▼
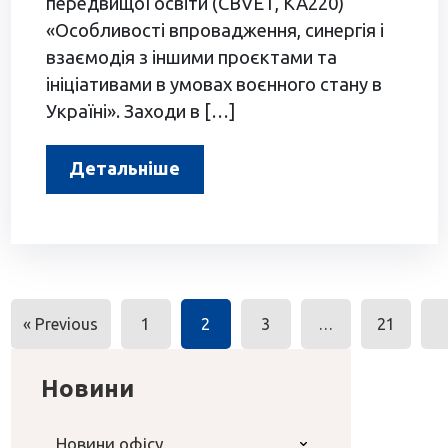
передвищої освіти (CBVET, KA220)
«Особливості впровадження, синергія і
взаємодія з іншими проєктами та
ініціативами в умовах воєнного стану в
Україні». Заходи в […]
Детальніше
Навігація
« Previous
1
2
3
…
21
за
записами
Новини
Новини офісу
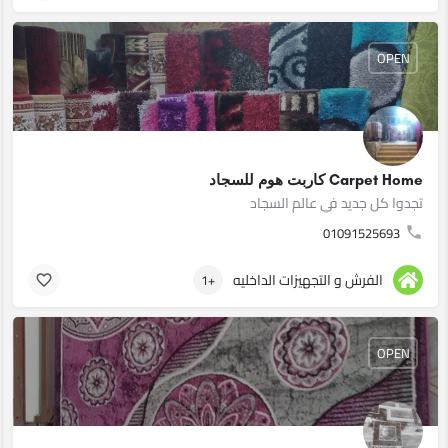
OPEN
Carpet Home كاربت هوم للسجاد
تجدوا كل جديد في عالم السجاد
01091525693
الفرش و التجهيزات الداخليه
+1
OPEN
▲
Task statement
Arrange every line of text from all the records above as a Markdown table with two columns, Row and Text. Number each row, skip blank lines, and leave the pictures out.

Solution to this exercise
| Row | Text |
|---|---|
| 1 | передвищої освіти (CBVET, KA220) |
| 2 | «Особливості впровадження, синергія і |
| 3 | взаємодія з іншими проєктами та |
| 4 | ініціативами в умовах воєнного стану в |
| 5 | Україні». Заходи в […] |
| 6 | Детальніше |
| 7 | Навігація |
| 8 | « Previous |
| 9 | 1 |
| 10 | 2 |
| 11 | 3 |
| 12 | … |
| 13 | 21 |
| 14 | за |
| 15 | записами |
| 16 | Новини |
| 17 | Новини офісу |
| 18 | OPEN |
| 19 | Carpet Home كاربت هوم للسجاد |
| 20 | تجدوا كل جديد في عالم السجاد |
| 21 | 01091525693 |
| 22 | الفرش و التجهيزات الداخليه |
| 23 | +1 |
| 24 | OPEN |